Page excerpt:
====================
Deanna Ferrari Tomaselli 
Social Media Marketing Specialist, rue21
In her professional life, Deanna Ferrari Tomaselli has been a lot of firsts. At rue21, she is the company’s first social-media marketing specialist. In her past role at MARC USA, she was part of the team that started the company’s first social-media campaign for a client. She also was the first social-media chairperson for Pittsburgh’s chapter of the Public Relations Society of America. It’s not just that she’s interested in Twitter — she’s interested in the more profound connections in which social media can play a part. As president of the local chapter of Ellevate, an international organization for business-minded women, she works to offer mentorship, networking and education. Tomaselli says she particularly values bringing together women across areas of expertise. “When you think outside your own industry,” she explains, “it opens up creativity and inspiration.” Under her presidency, Ellevate’s membership has grown by nearly 70 percent. Tomaselli also notes that many of these achievements occurred after she was diagnosed with lymphoma. It put things in perspective, she says, but it didn’t slow her down. She’s since run both a relay and a half-marathon to benefit the Leukemia & Lymphoma Society.
====================
Dataset:

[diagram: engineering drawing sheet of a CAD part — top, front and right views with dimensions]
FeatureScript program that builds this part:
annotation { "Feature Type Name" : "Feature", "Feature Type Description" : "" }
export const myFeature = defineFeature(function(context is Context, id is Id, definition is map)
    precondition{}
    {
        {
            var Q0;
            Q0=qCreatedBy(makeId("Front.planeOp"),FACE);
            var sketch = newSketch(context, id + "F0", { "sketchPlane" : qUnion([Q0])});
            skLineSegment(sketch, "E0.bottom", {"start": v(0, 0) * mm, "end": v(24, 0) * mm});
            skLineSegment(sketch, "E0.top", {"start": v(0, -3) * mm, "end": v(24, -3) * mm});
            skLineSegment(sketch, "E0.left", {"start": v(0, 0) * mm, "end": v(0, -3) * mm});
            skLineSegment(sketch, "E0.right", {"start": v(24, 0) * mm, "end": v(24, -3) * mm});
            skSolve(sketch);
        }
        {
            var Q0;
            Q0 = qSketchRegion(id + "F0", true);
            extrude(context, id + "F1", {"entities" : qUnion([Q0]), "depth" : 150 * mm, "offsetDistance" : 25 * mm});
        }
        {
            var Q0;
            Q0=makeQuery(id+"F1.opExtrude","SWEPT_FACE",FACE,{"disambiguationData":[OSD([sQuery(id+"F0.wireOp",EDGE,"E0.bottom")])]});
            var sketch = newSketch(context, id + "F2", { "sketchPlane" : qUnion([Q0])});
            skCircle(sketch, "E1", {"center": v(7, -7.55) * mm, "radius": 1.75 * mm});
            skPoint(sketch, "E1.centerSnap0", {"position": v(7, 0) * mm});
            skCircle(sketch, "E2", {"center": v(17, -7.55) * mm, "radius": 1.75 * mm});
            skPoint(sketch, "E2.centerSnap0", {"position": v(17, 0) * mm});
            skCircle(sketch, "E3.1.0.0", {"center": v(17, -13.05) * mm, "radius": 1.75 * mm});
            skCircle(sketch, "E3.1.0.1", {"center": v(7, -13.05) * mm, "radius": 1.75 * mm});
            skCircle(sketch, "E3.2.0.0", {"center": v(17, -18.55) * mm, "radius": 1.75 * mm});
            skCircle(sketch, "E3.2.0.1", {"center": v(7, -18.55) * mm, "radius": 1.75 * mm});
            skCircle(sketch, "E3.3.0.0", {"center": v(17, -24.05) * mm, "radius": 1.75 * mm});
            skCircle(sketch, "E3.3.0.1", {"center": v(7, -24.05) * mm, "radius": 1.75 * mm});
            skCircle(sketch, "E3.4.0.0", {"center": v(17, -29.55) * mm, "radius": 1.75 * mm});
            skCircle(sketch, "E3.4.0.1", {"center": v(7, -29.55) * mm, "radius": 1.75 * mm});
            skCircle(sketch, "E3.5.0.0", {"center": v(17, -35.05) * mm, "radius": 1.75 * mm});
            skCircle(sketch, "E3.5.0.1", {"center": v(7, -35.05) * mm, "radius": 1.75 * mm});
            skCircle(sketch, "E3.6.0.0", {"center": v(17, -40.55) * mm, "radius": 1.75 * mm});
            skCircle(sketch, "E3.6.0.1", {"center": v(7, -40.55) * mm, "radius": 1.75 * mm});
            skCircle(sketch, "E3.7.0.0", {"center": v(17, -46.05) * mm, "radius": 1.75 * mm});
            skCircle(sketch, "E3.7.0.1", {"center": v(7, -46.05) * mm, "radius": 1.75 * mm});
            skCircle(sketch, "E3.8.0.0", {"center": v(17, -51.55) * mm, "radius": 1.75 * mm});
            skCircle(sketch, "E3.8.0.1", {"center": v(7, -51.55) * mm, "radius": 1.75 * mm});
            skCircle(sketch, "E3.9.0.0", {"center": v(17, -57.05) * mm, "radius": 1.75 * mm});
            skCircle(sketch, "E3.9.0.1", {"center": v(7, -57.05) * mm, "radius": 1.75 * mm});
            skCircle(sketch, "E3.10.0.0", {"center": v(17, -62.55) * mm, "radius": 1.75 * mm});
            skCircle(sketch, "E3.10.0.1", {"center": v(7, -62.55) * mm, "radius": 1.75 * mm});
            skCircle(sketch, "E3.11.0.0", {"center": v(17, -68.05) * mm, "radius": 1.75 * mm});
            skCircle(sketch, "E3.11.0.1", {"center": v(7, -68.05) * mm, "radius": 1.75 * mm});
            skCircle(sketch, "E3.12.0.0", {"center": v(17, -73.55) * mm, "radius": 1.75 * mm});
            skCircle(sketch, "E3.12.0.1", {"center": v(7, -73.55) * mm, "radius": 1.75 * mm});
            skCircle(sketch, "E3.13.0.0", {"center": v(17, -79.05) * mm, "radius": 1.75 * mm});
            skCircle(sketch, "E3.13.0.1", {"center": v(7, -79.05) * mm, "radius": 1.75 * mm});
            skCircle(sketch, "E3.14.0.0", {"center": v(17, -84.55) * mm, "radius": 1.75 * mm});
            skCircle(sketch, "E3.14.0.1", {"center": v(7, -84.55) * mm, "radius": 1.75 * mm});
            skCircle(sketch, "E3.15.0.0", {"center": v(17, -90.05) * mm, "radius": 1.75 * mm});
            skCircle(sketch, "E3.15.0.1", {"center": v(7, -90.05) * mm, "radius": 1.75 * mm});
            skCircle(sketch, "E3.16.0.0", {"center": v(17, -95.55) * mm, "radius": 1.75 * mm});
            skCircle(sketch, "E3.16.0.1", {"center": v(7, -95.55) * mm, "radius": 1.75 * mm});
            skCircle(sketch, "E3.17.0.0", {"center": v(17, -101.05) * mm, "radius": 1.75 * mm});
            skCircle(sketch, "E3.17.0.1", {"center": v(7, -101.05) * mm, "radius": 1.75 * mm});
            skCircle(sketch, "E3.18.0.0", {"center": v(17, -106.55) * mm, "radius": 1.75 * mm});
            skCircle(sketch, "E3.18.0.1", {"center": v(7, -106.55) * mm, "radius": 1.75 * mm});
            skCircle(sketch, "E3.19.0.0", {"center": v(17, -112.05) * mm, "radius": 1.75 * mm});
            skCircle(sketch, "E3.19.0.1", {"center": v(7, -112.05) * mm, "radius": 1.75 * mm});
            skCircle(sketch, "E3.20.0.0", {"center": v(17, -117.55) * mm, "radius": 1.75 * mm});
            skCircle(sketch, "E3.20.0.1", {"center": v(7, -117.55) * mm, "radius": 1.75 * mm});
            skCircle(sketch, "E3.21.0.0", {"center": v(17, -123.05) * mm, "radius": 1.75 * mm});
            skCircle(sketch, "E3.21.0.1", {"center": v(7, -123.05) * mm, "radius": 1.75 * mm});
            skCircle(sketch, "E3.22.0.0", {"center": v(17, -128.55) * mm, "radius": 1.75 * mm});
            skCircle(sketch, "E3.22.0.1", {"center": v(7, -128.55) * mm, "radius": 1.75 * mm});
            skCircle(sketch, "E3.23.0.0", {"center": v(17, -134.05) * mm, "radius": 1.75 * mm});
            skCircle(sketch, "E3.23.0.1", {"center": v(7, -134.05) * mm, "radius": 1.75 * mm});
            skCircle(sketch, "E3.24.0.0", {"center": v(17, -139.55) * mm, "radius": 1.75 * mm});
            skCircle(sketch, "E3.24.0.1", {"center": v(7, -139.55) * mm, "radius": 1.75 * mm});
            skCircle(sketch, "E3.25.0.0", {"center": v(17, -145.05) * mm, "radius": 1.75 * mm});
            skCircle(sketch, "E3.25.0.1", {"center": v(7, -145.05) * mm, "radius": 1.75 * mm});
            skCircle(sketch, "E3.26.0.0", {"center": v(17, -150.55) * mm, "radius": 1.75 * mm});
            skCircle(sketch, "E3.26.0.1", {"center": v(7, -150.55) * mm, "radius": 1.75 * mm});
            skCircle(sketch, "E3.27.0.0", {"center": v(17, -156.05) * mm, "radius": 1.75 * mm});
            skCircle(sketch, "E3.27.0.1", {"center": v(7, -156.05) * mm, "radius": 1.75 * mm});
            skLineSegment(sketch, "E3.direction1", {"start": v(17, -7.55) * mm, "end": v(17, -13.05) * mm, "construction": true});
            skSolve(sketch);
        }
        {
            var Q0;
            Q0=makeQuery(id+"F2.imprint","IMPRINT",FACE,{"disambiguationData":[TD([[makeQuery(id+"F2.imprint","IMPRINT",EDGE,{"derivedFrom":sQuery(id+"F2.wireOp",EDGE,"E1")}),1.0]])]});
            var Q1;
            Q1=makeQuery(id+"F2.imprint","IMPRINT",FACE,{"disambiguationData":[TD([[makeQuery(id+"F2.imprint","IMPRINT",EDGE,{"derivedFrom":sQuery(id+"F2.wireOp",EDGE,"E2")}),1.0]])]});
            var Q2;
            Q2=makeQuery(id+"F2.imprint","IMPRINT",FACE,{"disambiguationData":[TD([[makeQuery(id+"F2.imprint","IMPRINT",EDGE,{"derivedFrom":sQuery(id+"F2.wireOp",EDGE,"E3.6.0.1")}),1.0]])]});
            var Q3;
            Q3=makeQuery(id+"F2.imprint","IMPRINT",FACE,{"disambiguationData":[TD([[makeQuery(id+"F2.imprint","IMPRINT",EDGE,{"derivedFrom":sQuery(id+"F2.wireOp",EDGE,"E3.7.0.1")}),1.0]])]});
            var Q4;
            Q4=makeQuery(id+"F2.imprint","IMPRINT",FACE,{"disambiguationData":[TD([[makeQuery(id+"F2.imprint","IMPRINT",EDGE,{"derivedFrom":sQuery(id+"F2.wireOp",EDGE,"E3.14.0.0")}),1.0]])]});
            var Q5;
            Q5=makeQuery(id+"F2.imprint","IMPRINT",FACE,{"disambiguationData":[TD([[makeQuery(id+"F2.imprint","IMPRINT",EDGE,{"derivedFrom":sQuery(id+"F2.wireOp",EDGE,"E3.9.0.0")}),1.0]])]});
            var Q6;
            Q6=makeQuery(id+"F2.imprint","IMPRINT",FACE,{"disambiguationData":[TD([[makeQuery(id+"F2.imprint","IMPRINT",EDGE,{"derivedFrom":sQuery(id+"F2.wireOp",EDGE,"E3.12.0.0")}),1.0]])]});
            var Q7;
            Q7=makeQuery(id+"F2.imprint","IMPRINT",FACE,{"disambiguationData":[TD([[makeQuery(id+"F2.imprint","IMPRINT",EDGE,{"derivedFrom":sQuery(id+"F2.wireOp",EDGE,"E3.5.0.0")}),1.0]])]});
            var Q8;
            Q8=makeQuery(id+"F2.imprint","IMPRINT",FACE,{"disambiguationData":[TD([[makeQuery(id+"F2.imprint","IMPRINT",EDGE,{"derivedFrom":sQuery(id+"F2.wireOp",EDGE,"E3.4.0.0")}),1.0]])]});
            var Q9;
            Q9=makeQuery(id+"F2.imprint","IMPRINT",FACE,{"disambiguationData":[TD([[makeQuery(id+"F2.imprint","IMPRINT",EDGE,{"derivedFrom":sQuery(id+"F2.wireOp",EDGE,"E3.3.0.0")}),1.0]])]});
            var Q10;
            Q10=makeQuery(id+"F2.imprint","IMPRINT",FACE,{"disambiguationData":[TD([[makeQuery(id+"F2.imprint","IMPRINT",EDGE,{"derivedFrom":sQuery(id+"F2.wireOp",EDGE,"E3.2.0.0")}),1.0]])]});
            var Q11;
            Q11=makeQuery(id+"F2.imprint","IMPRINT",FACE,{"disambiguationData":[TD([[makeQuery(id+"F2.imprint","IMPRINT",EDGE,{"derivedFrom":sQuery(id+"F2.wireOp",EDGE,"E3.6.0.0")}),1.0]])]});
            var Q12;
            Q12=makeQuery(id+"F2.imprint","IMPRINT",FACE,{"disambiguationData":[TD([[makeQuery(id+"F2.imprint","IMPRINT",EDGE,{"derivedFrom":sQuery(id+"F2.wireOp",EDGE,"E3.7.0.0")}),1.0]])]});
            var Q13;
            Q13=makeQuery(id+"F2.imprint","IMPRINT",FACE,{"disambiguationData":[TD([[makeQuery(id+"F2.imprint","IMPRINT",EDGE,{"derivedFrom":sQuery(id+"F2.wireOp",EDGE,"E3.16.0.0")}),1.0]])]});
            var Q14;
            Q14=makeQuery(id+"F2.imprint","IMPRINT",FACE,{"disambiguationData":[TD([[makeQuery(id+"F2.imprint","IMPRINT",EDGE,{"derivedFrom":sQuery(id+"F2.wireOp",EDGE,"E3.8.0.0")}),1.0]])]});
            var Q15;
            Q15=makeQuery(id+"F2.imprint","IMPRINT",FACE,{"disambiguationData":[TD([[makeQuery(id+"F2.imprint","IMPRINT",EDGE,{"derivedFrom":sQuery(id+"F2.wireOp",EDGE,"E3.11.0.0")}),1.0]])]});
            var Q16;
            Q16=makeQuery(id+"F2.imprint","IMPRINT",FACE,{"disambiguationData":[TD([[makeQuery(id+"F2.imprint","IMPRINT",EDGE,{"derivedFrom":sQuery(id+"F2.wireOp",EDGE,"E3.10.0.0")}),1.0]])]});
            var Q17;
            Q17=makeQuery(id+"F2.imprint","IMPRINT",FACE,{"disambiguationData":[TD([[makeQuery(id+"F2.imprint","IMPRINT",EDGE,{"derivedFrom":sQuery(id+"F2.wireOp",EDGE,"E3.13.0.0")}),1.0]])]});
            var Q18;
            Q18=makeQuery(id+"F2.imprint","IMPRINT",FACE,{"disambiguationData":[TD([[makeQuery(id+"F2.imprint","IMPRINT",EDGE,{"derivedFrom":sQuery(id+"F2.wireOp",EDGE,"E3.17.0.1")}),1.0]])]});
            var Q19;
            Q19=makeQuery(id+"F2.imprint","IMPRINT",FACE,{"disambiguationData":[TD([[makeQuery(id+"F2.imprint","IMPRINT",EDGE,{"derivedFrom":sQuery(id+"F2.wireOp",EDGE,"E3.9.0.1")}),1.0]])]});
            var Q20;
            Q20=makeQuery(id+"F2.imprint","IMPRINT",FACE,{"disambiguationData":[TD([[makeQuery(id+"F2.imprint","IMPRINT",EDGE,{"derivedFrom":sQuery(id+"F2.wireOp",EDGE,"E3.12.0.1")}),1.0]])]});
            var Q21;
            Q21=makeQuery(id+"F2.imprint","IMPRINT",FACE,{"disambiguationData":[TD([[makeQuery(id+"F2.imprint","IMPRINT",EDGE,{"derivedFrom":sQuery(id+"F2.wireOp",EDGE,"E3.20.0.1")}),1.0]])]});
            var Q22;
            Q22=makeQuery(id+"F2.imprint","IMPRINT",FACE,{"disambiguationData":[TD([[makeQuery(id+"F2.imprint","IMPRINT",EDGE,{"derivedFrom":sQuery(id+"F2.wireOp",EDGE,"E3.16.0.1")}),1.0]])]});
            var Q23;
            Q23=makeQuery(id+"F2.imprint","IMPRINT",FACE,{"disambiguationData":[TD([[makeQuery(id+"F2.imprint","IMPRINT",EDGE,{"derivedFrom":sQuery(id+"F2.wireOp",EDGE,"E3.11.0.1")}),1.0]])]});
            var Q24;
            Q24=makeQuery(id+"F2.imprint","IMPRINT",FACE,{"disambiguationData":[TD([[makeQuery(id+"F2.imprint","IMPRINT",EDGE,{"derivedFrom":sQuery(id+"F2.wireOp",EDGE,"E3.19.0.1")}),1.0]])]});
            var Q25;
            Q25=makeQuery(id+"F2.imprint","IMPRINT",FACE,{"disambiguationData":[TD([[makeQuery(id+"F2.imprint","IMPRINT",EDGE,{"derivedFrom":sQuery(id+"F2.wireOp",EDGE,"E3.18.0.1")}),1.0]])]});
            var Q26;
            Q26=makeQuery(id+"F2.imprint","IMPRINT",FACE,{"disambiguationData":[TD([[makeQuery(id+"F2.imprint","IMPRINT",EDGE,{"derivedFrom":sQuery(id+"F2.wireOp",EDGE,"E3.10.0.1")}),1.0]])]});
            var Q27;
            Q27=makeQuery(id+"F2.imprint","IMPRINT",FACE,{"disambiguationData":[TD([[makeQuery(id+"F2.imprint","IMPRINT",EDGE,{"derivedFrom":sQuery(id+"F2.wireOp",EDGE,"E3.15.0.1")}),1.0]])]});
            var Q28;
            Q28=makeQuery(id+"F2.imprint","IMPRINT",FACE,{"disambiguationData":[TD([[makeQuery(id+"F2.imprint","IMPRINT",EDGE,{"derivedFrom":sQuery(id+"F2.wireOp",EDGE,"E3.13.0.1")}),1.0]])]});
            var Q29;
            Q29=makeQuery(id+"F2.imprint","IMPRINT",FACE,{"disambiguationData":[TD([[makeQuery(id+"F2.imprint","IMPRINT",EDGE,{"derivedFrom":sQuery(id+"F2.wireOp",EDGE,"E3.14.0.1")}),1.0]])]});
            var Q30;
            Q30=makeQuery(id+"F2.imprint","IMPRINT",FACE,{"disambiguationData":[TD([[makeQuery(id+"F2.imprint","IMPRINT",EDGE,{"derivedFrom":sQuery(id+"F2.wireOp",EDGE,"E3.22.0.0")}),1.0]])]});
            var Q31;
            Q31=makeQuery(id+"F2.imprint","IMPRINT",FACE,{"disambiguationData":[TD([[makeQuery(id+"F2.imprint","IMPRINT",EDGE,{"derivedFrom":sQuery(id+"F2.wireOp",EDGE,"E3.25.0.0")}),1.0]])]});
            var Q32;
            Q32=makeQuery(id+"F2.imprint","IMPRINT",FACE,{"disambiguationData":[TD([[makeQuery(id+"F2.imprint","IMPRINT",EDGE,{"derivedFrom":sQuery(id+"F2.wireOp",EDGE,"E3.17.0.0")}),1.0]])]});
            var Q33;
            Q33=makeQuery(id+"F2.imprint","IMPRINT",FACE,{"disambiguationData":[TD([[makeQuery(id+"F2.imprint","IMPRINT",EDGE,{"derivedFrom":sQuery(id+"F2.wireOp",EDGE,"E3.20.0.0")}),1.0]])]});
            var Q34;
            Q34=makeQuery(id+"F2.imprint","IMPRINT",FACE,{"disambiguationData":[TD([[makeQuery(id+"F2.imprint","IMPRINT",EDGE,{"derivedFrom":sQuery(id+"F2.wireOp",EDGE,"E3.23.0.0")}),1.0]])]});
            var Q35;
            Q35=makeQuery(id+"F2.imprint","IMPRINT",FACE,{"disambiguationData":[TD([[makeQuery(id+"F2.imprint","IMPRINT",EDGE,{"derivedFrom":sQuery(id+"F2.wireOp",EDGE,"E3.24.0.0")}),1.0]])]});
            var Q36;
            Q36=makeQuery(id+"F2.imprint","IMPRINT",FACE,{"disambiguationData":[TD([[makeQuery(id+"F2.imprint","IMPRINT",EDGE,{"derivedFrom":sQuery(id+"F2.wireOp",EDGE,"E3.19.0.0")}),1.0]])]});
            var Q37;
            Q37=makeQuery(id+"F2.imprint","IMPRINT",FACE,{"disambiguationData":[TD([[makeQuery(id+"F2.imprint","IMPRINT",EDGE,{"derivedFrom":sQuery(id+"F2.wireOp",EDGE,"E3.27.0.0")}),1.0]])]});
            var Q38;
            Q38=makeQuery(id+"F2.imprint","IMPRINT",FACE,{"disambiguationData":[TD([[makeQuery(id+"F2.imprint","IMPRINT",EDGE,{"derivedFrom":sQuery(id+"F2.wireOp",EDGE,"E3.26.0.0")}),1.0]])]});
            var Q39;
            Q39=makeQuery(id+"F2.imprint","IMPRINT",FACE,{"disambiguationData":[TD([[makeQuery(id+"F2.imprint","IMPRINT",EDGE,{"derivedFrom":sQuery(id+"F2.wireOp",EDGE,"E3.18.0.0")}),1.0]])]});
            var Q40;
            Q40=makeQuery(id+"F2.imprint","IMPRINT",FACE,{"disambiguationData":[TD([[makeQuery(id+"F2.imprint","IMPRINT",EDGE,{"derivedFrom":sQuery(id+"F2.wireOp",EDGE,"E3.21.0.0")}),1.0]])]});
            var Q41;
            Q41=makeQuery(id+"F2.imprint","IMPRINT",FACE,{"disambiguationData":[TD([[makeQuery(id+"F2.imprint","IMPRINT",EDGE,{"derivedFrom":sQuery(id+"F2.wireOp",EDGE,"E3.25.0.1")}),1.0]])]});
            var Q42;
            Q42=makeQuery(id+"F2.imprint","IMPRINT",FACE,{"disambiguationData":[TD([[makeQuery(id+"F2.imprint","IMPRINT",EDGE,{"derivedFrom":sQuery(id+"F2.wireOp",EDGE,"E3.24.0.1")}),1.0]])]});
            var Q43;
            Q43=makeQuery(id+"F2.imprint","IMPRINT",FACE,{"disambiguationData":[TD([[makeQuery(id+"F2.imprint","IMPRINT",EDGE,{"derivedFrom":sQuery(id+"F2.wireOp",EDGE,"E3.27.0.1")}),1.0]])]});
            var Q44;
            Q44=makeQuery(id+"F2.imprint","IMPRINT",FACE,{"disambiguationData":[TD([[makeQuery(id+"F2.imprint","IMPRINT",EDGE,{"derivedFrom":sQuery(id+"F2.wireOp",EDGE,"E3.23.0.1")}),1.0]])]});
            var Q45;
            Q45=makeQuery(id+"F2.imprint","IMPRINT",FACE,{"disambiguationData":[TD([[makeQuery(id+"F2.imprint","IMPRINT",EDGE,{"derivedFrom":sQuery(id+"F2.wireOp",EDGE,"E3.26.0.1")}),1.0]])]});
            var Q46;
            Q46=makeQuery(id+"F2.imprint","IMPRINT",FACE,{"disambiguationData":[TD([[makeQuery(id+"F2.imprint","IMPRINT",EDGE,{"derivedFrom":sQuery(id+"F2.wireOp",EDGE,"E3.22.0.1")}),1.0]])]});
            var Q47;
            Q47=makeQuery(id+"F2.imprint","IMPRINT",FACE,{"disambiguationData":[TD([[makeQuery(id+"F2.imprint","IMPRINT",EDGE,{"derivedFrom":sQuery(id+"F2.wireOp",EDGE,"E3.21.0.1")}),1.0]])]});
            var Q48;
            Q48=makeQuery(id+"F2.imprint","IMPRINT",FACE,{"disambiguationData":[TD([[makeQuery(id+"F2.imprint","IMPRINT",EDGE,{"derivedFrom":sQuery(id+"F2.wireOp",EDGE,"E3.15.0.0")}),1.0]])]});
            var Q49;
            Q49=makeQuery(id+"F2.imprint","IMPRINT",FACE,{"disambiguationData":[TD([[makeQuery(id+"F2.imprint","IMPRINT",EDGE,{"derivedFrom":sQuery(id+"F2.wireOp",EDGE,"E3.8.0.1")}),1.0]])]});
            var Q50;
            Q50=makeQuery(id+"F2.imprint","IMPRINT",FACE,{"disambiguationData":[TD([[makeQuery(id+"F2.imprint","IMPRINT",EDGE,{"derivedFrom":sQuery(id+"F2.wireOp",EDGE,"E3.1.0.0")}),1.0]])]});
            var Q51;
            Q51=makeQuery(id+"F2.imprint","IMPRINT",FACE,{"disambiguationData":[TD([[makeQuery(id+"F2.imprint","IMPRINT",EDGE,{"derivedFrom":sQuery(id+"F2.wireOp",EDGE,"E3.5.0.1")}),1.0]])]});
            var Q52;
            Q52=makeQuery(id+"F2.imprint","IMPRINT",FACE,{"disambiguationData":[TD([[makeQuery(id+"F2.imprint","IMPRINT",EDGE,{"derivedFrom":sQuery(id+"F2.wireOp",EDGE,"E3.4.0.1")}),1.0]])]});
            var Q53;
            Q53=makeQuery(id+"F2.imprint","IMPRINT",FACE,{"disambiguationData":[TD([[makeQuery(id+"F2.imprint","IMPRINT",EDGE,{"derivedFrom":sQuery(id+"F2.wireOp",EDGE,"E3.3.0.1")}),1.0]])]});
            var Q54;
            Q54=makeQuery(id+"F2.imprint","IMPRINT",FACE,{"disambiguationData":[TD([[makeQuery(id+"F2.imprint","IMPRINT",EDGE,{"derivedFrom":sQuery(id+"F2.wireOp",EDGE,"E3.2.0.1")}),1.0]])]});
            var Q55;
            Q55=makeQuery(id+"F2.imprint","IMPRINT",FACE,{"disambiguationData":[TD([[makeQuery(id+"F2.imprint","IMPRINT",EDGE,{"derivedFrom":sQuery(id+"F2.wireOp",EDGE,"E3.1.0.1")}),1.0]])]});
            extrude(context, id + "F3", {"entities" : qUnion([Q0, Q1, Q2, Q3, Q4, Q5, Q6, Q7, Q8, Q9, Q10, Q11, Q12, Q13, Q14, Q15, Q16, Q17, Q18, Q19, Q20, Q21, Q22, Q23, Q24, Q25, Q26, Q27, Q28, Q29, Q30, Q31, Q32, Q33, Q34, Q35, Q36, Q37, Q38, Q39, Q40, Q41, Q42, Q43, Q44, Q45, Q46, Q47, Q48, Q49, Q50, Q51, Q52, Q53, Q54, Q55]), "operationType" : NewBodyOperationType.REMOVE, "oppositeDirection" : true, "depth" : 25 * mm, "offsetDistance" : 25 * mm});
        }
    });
====================
Explore the material:
1. According to the profile of Deanna Ferrari Tomaselli, by about how much has Ellevate's membership grown under her presidency?
2. List each of the "firsts" in Tomaselli's professional life that the profile describes.
3. For each statement, say whether the Tomaselli profile agrees with it, and quote the words that decide it.
(a) Tomaselli ran a full marathon to benefit the Leukemia & Lymphoma Society.
(b) Ellevate is an international organization for business-minded women.
(c) Tomaselli's lymphoma diagnosis slowed her down.
Answer using only the profile of Deanna Ferrari Tomaselli.

Answers provided:
1. Nearly 70 percent.

2.
- She is rue21's first social-media marketing specialist.
- At MARC USA, she was part of the team that started the company's first social-media campaign for a client.
- She was the first social-media chairperson for Pittsburgh's chapter of the Public Relations Society of America.

3.
(a) No: "She’s since run both a relay and a half-marathon to benefit the Leukemia & Lymphoma Society."
(b) Yes: "Ellevate, an international organization for business-minded women"
(c) No: "It put things in perspective, she says, but it didn’t slow her down."